After training, I felt so good. Endorphine rush like crazy. I can’t wait to do that again, what an experience!
When I got back, Ryan took me out for some super good and very interesting Japanese food. We had some strange stuff, my favorite being raw horse sushi :D
There has also been two earthquakes while I have been here. One was in the middle of the night, so I slept from that. The other one was on the way home from the gym, but I didn’t even notice it. The earthquakes now are very small, just like little shakes. I can’t in my wildest imagination see how these could harm me. Maybe if I stand naked under a bowl of acid, that balances on a rope and at the same time I am trying to sneak past a mad, hungry tiger, that is sleeping or something?
Not many people were going to Tokyo today. The big airbus A330 was basically empty, I counted less than 20 passengers in total. I understand that people are scared to visit, but I am SO glad I decided to go here. I have only been here few hours this evening and is absolutely loving it.
First of all, there is no panic here. Everything is normal, no one is scared and the world is not about to go under. Radiation levels are safe right now, both in the air, water and food. The earthquake, which was the biggest in 500 years or so, only killed five people in a city of 35 million. Nothing is going to happen to me here. In fact, I have been exposed to more radiation during my flight here than I will be during my stay and was in way more danger driving for 18 hours in the mountains of Taipei, than I will be in a Tokyo earthquake.
I went straight from the airport to the training at AACC. We arrived pretty late, but still managed to roll for a good half hour. Really cool gym, great facilities and a nice vibe. Everyone was extremely friendly and I had lots of good rolls. Abe Ani, the owner of the gym, was very, very welcoming. He offered me to sleep in his house during my stay in Tokyo and also take me to DEEP on friday. I was super excited to hear that DEEP is on friday. When I planned my trip six months ago, I was trying to find some dates for the big MMA shows in asia, but it was too difficult. Here I arrive first night and find out I am just in time for one, it is going to be awesome!

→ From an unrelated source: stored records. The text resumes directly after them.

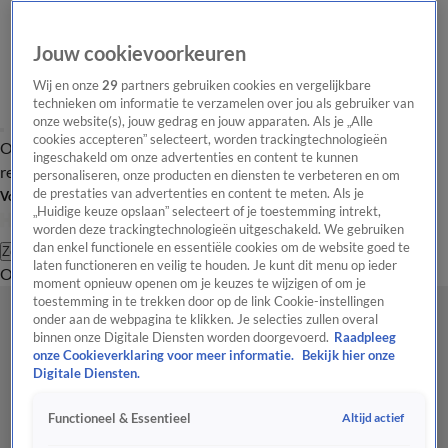
Jouw cookievoorkeuren
Wij en onze
29
partners gebruiken cookies en vergelijkbare
technieken om informatie te verzamelen over jou als gebruiker van
onze website(s), jouw gedrag en jouw apparaten. Als je „Alle
cookies accepteren” selecteert, worden trackingtechnologieën
Overzicht
Tip de
Laatste nieuws
Regionieuws
Het beste van Hart
ingeschakeld om onze advertenties en content te kunnen
redactie
personaliseren, onze producten en diensten te verbeteren en om
de prestaties van advertenties en content te meten. Als je
Volg Hart van Nederland
„Huidige keuze opslaan” selecteert of je toestemming intrekt,
worden deze trackingtechnologieën uitgeschakeld. We gebruiken
dan enkel functionele en essentiële cookies om de website goed te
Zoeken
laten functioneren en veilig te houden. Je kunt dit menu op ieder
Overzicht
Regio
Uitzendingen
Weer
Tip de redactie
Panel
Video's
moment opnieuw openen om je keuzes te wijzigen of om je
toestemming in te trekken door op de link Cookie-instellingen
onder aan de webpagina te klikken. Je selecties zullen overal
binnen onze Digitale Diensten worden doorgevoerd.
Raadpleeg
onze Cookieverklaring voor meer informatie.
Bekijk hier onze
Digitale Diensten.
Altijd actief
Functioneel & Essentieel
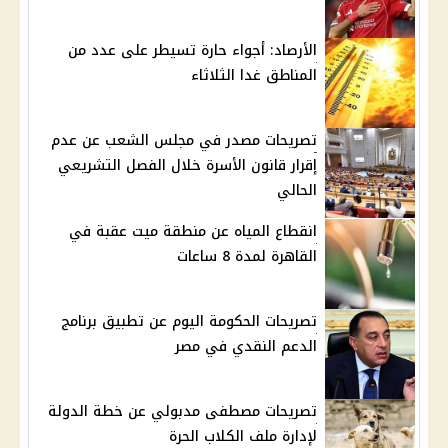
الأرصاد: أجواء حارة تسيطر على عدد من
المناطق غدا الثلاثاء
تصريحات مصدر في مجلس الشعب عن عدم
إقرار قانون الأسرة خلال الفصل التشريعي
الحالي
انقطاع المياه عن منطقة ميت عقبة في
القاهرة لمدة 8 ساعات
تصريحات الحكومة اليوم عن تطبيق برنامج
الدعم النقدي في مصر
تصريحات مصطفى مدبولي عن خطة الدولة
لإدارة ملف الكلاب الحرة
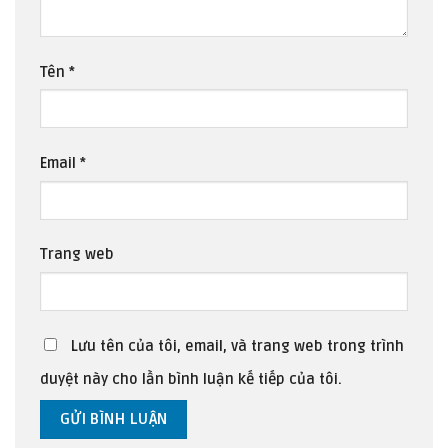
Tên
*
Email
*
Trang web
Lưu tên của tôi, email, và trang web trong trình
duyệt này cho lần bình luận kế tiếp của tôi.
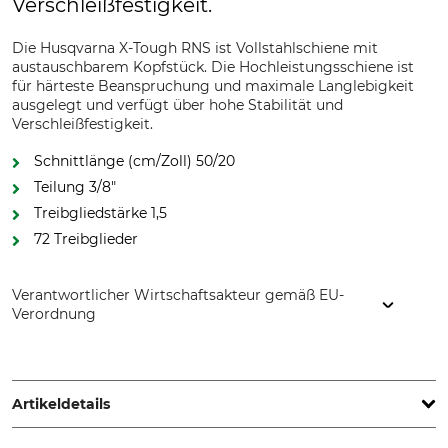
Verschleißfestigkeit.
Die Husqvarna X-Tough RNS ist Vollstahlschiene mit
austauschbarem Kopfstück. Die Hochleistungsschiene ist
für härteste Beanspruchung und maximale Langlebigkeit
ausgelegt und verfügt über hohe Stabilität und
Verschleißfestigkeit.
Schnittlänge (cm/Zoll) 50/20
Teilung 3/8"
Treibgliedstärke 1,5
72 Treibglieder
Verantwortlicher Wirtschaftsakteur gemäß EU-
Verordnung
Husqvarna AB, Box 7454, 103 92 Stockholm, Sweden,
www.husqvarnagroup.com
Artikeldetails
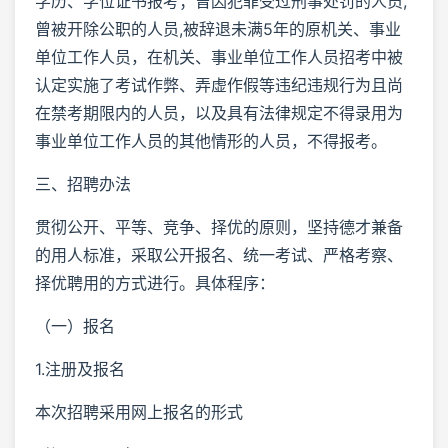
学历、学位证书报考；曾因犯罪受过刑事处罚的人员,
曾被开除公职的人员,被辞退未满5年的原机关、事业
单位工作人员，在机关、事业单位工作人员招考中被
认定实施了考试作弊、弄虚作假等违纪违规行为且尚
在禁考期限内的人员，以及具有法律规定不得录用为
事业单位工作人员的其他情形的人员，不得报考。
三、招聘办法
贯彻公开、平等、竞争、择优的原则，坚持德才兼备
的用人标准，采取公开报名、统一考试、严格考察、
择优聘用的方式进行。具体程序：
（一）报名
1.注册及报名
本次招聘采用网上报名的形式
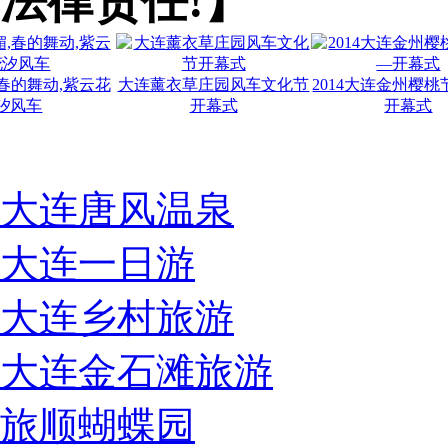
法律责任!】
舞动,紫云花
大连薰衣草庄园风车文化节
2014大连金州樱桃节图
车
开幕式
开幕式
大连唐风温泉
大连一日游
大连乡村旅游
大连金石滩旅游
旅顺蝴蝶园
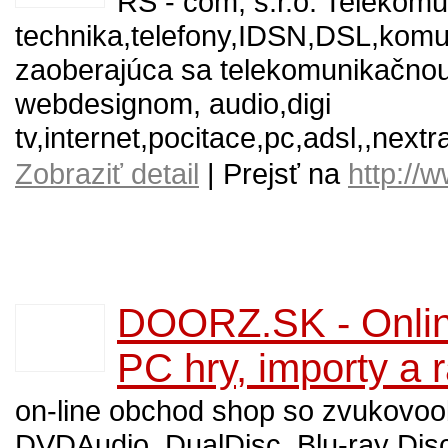
RS - com, s.r.o. Telekom
technika,telefony,IDSN,DSL,komu
zaoberajúca sa telekomunikačnou
webdesignom, audio,digi
tv,internet,pocitace,pc,adsl,,nextr
Zobraziť detail
| Prejsť na
http://
DOORZ.SK - Onlin
PC hry, importy a 
on-line obchod shop so zvukovo
DVDAudio, DualDisc, Blu-ray Dis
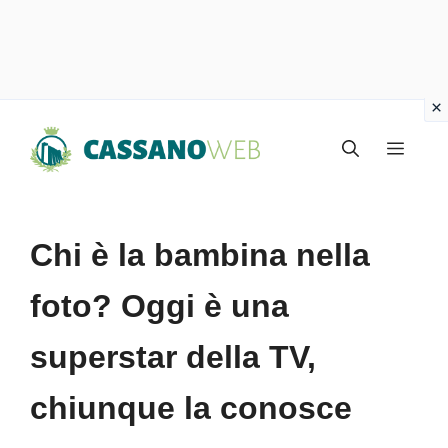
Vai
Menu
al
contenuto
Chi è la bambina nella
foto? Oggi è una
superstar della TV,
chiunque la conosce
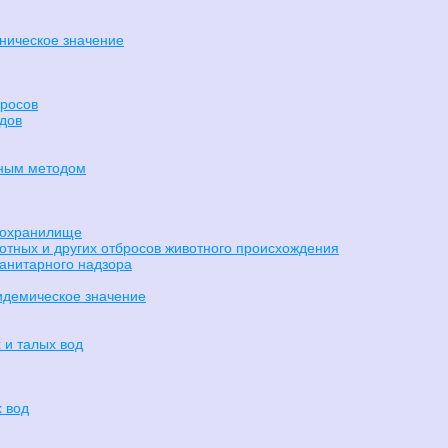
еническое значение
бросов
дов
нным методом
озохранилище
отных и других отбросов животного происхождения
санитарного надзора
идемическое значение
 и талых вод
 вод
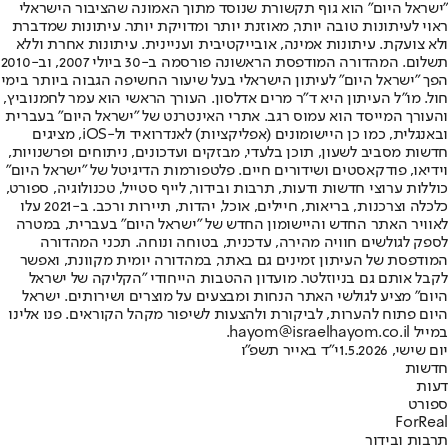
"ישראל היום" הוא גוף תקשורת שנוסד מתוך האמונה שהציבור הישראלי
ראוי לעיתונות טובה יותר, מאוזנת יותר ומדויקת יותר. עיתונות שמדברת
ולא צועקת. עיתונות אמינה, אובייקטיבית ועניינית. עיתונות אחרת וללא
תשלום. המהדורה המודפסת הראשונה פורסמה ב-30 ביולי 2007, וב-2010
הפך "ישראל היום" לעיתון הישראלי בעל שיעור החשיפה הגבוה ביותר בימי
חול. מו"ל העיתון היא ד"ר מרים אדלסון. העורך הראשי הוא עמר לחמנוביץ,
והעורך המייסד הוא עמוס רגב. אתרי האינטרנט של "ישראל היום" בעברית
ובאנגלית, כמו כן היישומונים (אפליקציות) לאנדרואיד ול-iOS, מציגים
חדשות מסביב לשעון, תוכן בלעדי, מבזקים ועדכונים, ניתוחים ופרשנויות,
וידיאו, פודקאסטים ושידורים חיים. פלטפורמות הדיגיטל של "ישראל היום"
כוללות ערוצי חדשות ודעות, תרבות ובידור, לייף סטייל, טכנולוגיה, ספורט,
כלכלה וצרכנות, בריאות, חיילים, אוכל, יהדות, תיירות ורכב. ב-2021 עלו
לאוויר האתר החדש והיישומון החדש של "ישראל היום" בעברית, במטרה
לספק לגולשים חוויה מהירה, עדכנית, בטוחה ונוחה. תכני המהדורה
המודפסת של העיתון זמינים גם באתר, במהדורה יומית מקוונת, ואפשר
לקבל אותם גם בניוזלטר. מועדון ההטבות הייחודי "הקליקה של ישראל
היום" מציע לגולשי האתר הנחות ומבצעים על מוצרים ושירותים. ישראל
היום פתוח להערות, לביקורת ולהצעות לשיפור מקהל הקוראים. פנו אלינו
במייל hayom@israelhayom.co.il.
יום שישי, 1.5.2026
י"ד באייר תשפ"ו
חדשות
דעות
ספורט
ForReal
תרבות ובידור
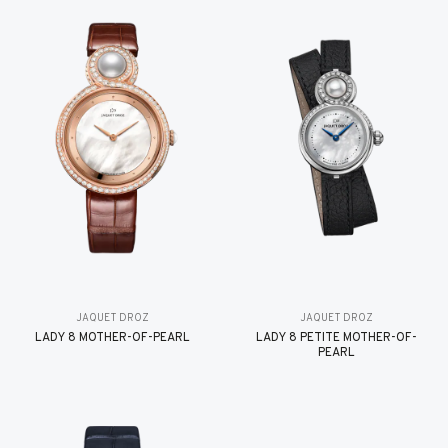
JAQUET DROZ
JAQUET DROZ
LADY 8 MOTHER-OF-PEARL
LADY 8 PETITE MOTHER-OF-
PEARL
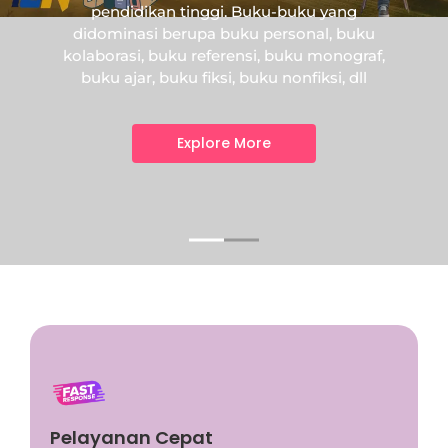
pendidikan tinggi. Buku-buku yang
didominasi berupa buku personal, buku
kolaborasi, buku referensi, buku monograf,
buku ajar, buku fiksi, buku nonfiksi, dll
Explore More
Program Info
This is backend content. Lorem ipsum dolor sit
Pelayanan Cepat
amet.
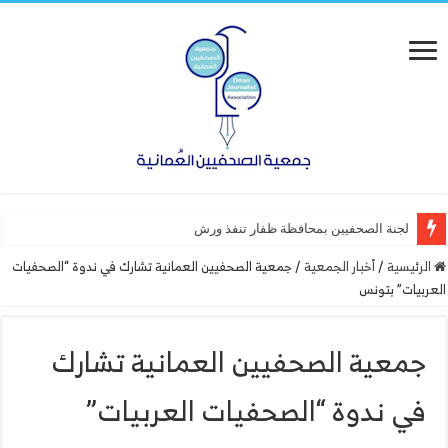
لجنة الصحفيين بمحافظة ظفار تنفذ ورشة عمل “أساسيات ا
الرئيسية
/
أخبار الجمعية
/
‎جمعية الصحفيين العمانية تشارك في ندوة “الصحفيات
العربيات” بتونس
‎جمعية الصحفيين العمانية تشارك
في ندوة “الصحفيات العربيات”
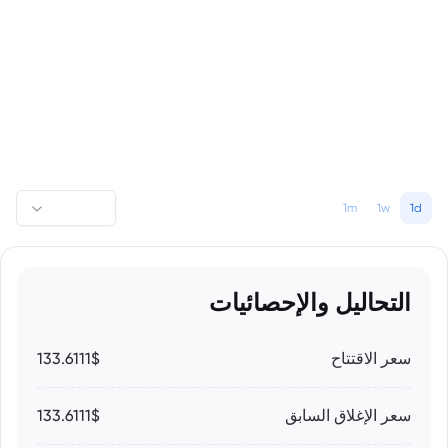
1m
1w
1d
التحاليل والإحصائيات
سعر الاقتتاح
133.6111$
سعر الإغلاق السابق
133.6111$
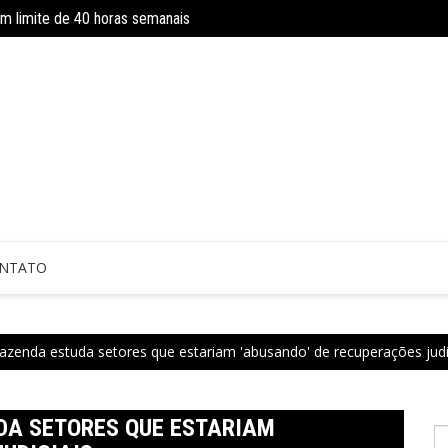
om limite de 40 horas semanais
INSS amplia temporariamente prazo d
NTATO
azenda estuda setores que estariam 'abusando' de recuperações judi
DA SETORES QUE ESTARIAM
P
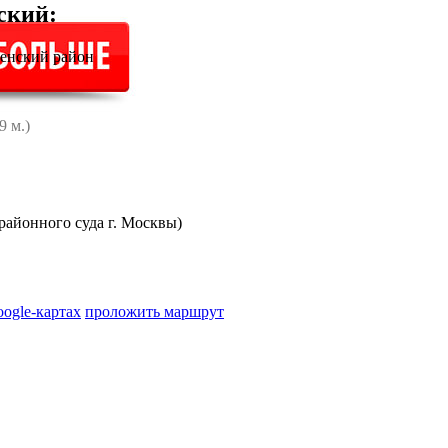
ский
:
ненский район
9 м.)
айонного суда г. Москвы)
oogle-картах
проложить маршрут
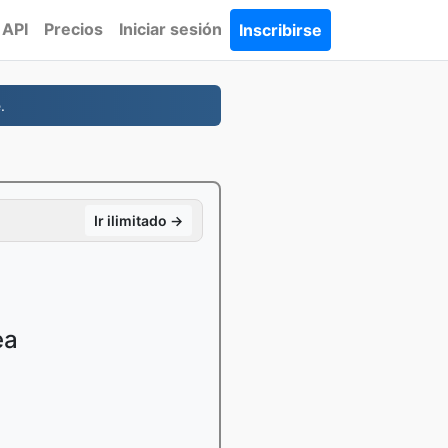
API
Precios
Iniciar sesión
Inscribirse
.
Ir ilimitado →
ea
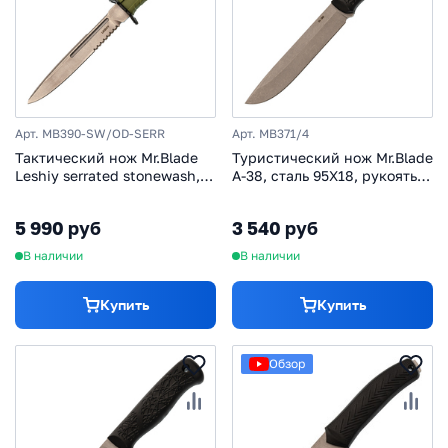
Арт. MB390-SW/OD-SERR
Арт. MB371/4
Тактический нож Mr.Blade
Туристический нож Mr.Blade
Leshiy serrated stonewash,
A-38, сталь 95Х18, рукоять
сталь AUS-8, рукоять OD
эластрон
Green Elastron
5 990 руб
3 540 руб
В наличии
В наличии
Купить
Купить
Обзор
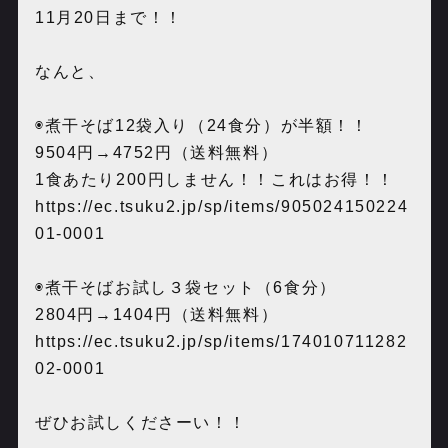
11月20日まで！！
なんと、
◉煮干そば12袋入り（24食分）が半額！！
9504円→4752円（送料無料）
1食あたり200円しません！！これはお得！！
https://ec.tsuku2.jp/sp/items/905024150224
01-0001
◉煮干そばお試し３袋セット（6食分）
2804円→1404円（送料無料）
https://ec.tsuku2.jp/sp/items/174010711282
02-0001
ぜひお試しくださーい！！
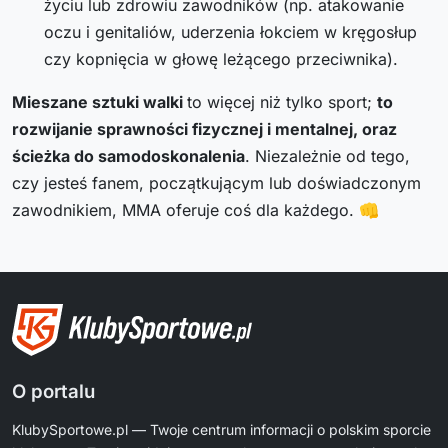
życiu lub zdrowiu zawodników (np. atakowanie
oczu i genitaliów, uderzenia łokciem w kręgosłup
czy kopnięcia w głowę leżącego przeciwnika).
Mieszane sztuki walki
to więcej niż tylko sport;
to
rozwijanie sprawności fizycznej i mentalnej, oraz
ścieżka do samodoskonalenia
. Niezależnie od tego,
czy jesteś fanem, początkującym lub doświadczonym
zawodnikiem, MMA oferuje coś dla każdego. 👊
O portalu
KlubySportowe.pl — Twoje centrum informacji o polskim sporcie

Everyone seem very glad that I am here. Abe-san welcomed me in the gym and told me, he was happy to see that I came even though it was a hard time here.
Going to Japan was obviously the only right thing to do. I can’t wait to see what experiences this place will bring me.
Time to sleep!
After much consideration, I have concluded, that I have to go to Japan, no matter the threat of radiation, earthquakes or sea monsters. I will be arriving in Tokyo this evening, excited to see what awaits me there.
Once again, I have visited a place, that I knew absolutely nothing about, and once again, it has been an amazing experience. Before I left, I couldn’t decide wether or not I should visit Taiwan on the way. Even just one day in Taipei seemed like it would take out valuable time from my tight schedule, and therefore wasn’t so attractive a thought. I ended up staying five days and I am bringing home priceless memories and experiences from this place.
In Taiwan, I met some very, very nice and friendly people, had great training, lived in a super cool house in the mountains, surfed on a stunningly beautiful and empty beach, went on roadtrip around a whole country and visited an engineering wonder of the world. I am so glad I didn’t skip this place.
I have come to the conclusion, that I cannot count out any places, no matter how little I know about them on beforehand and no matter how strange or dangerous they might seem from a distance. Adventure and amazing experiences can be found in every corner of the world, it seems. It is out there, just waiting to be discovered. I have to keep pushing myself to go places I normally wouldn’t go, to see what I can find there.